===== Material supplied =====

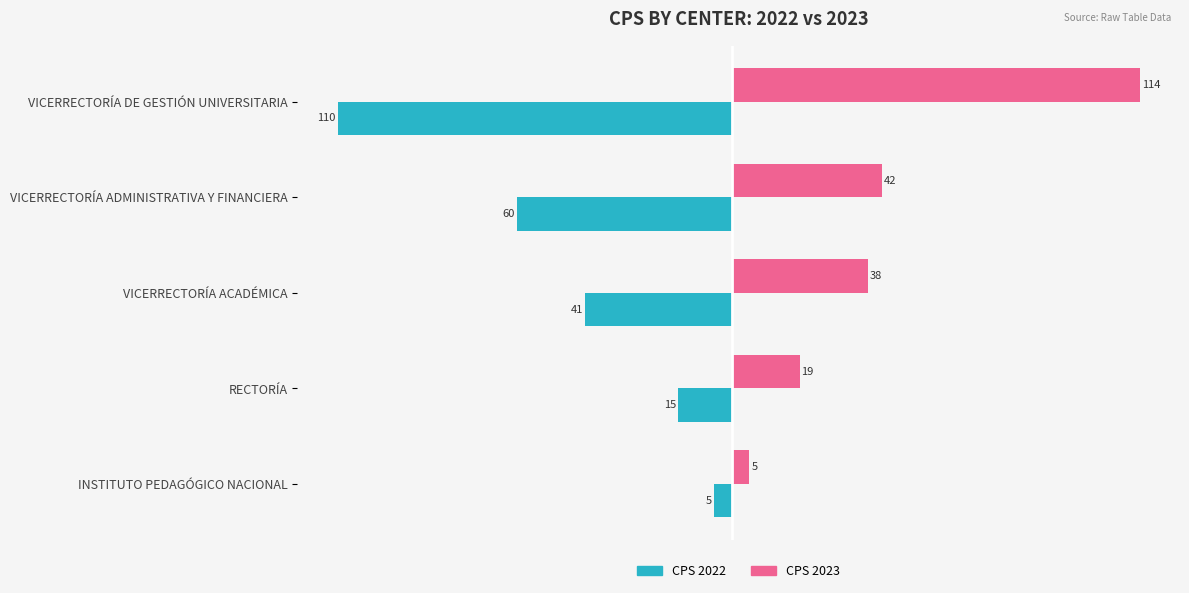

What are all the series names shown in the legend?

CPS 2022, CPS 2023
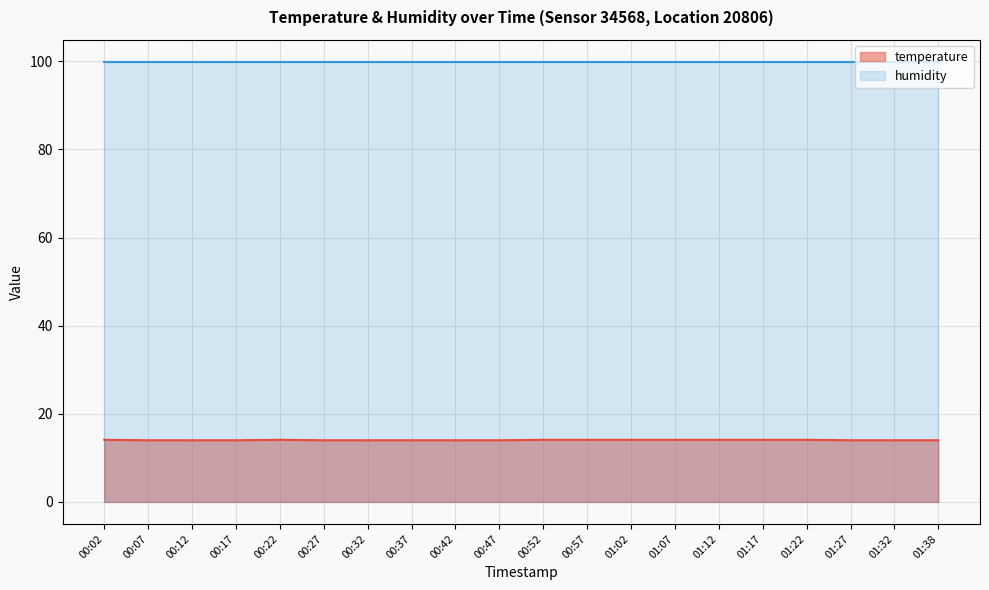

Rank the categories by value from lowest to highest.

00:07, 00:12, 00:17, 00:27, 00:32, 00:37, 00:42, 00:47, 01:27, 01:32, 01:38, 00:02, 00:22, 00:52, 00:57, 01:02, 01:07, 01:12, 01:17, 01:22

=====
===== Material supplied =====

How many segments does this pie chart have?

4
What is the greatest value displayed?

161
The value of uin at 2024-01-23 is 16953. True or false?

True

=====

__What you have to do__: Please render the data as a numbered list, starting with the line containing "What are all" and going on through the line containing "01:12, 01:17, 01:22", with both of those lines included and blank lines dropped. Leave the pictures out of your list.

__Answer box__:
1. What are all the series names shown in the legend?
2. CPS 2022, CPS 2023
3. Rank the categories by value from lowest to highest.
4. 00:07, 00:12, 00:17, 00:27, 00:32, 00:37, 00:42, 00:47, 01:27, 01:32, 01:38, 00:02, 00:22, 00:52, 00:57, 01:02, 01:07, 01:12, 01:17, 01:22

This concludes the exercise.